TEXT SECTION:
Content starts

In Cyan, Inc. v. Beaver County Employees Retirement Fund, No. 15-1439, decided on March 20, 2018, the Supreme Court unanimously held that class actions based solely on the Securities Act of 1933 (33 Act) may be brought in either state or federal court, casting aside the argument that such claims fall within the exclusive jurisdiction of the federal courts and resolving a question that had divided state and federal courts across the country for nearly 20 years.  The Court also clarified that class actions based on the 33 Act are not removable from state court to federal court, further protecting the state courts' ability to adjudicate these claims.

The decision may cause significant changes in the behavior of securities plaintiffs and defendants alike:  While plaintiffs may increasingly flock to the state courts, where the procedural rules may sometimes be more plaintiff-friendly than in federal court, public companies may look inward and experiment with adding provisions to their bylaws designed to funnel these actions back toward a federal forum.  In fact, a number of high-profile companies that have recently gone public adopted bylaws that contain forum selection clauses designating the federal courts as the exclusive forum for resolving claims under the 33 Act.  This trend will almost certainly accelerate in light of the Cyan decision.  The enforceability of such forum selection clauses is still being tested.

Content ends

[Dataset records]
Content starts

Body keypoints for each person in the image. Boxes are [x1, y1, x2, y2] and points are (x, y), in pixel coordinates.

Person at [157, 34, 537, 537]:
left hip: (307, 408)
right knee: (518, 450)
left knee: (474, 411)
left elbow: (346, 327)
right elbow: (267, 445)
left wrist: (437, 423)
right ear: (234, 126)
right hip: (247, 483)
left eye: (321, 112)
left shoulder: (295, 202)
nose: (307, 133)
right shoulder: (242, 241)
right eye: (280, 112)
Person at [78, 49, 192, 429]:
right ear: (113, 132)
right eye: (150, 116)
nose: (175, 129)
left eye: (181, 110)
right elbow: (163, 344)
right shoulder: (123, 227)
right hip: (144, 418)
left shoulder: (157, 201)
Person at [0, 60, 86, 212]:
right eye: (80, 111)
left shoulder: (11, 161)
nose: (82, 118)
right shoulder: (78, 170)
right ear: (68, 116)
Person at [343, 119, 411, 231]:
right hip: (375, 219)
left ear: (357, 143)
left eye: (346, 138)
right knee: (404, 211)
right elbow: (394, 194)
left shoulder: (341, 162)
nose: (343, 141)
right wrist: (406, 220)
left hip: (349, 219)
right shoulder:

Content ends

WHAT THIS EXERCISE ASKS:
1. Extract from the Cyan decision summary the stretch from "In Cyan, Inc." through "adjudicate these claims.".
2. Decide whether each statement agrees with the Cyan decision summary, giving yes or no and quoting the words that settle it: (a) The Supreme Court's holding was unanimous. (b) Class actions based on the 33 Act can be removed from state court to federal court. (c) The enforceability of forum selection clauses designating federal courts has been settled.

RESULTS FOR EACH TASK:
1.
In Cyan, Inc. v. Beaver County Employees Retirement Fund, No. 15-1439, decided on March 20, 2018, the Supreme Court unanimously held that class actions based solely on the Securities Act of 1933 (33 Act) may be brought in either state or federal court, casting aside the argument that such claims fall within the exclusive jurisdiction of the federal courts and resolving a question that had divided state and federal courts across the country for nearly 20 years.  The Court also clarified that class actions based on the 33 Act are not removable from state court to federal court, further protecting the state courts' ability to adjudicate these claims.

2.
(a) Yes: "the Supreme Court unanimously held"
(b) No: "class actions based on the 33 Act are not removable from state court to federal court"
(c) No: "The enforceability of such forum selection clauses is still being tested."